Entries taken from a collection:
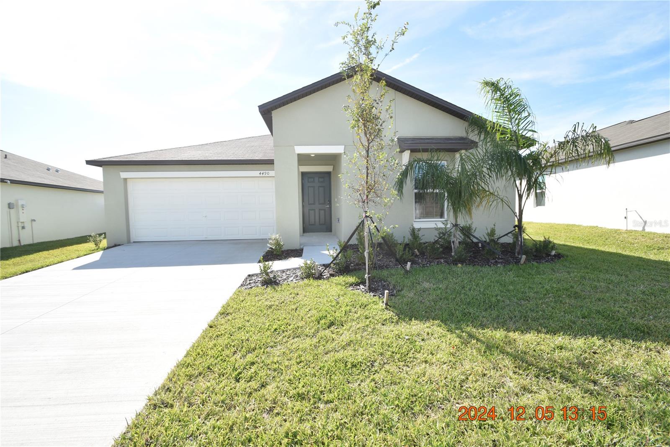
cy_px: 224
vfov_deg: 77.3
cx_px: 335
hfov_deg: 100.4
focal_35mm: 15
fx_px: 279
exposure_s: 1/320
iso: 200
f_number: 9
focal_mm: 10
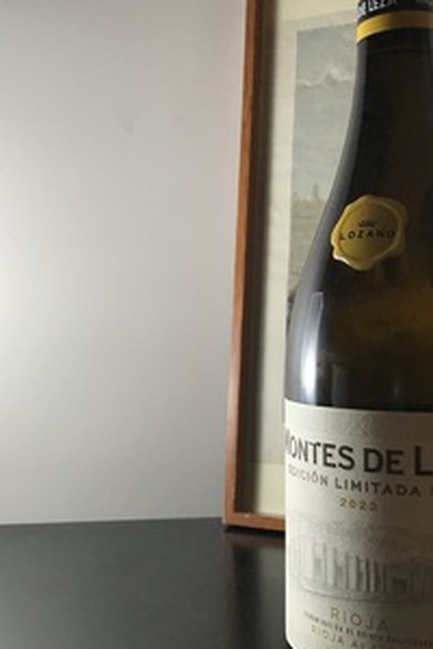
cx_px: 179
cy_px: 293
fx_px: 758
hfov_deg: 31.8
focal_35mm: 42
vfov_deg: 46.3
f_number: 1.8
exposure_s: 1/37
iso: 20
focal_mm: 3.99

## Instruction
Quote the records in their entirety, keeping the wording exact and excluding pictures.

## Result below
cy_px: 224
vfov_deg: 77.3
cx_px: 335
hfov_deg: 100.4
focal_35mm: 15
fx_px: 279
exposure_s: 1/320
iso: 200
f_number: 9
focal_mm: 10
cx_px: 179
cy_px: 293
fx_px: 758
hfov_deg: 31.8
focal_35mm: 42
vfov_deg: 46.3
f_number: 1.8
exposure_s: 1/37
iso: 20
focal_mm: 3.99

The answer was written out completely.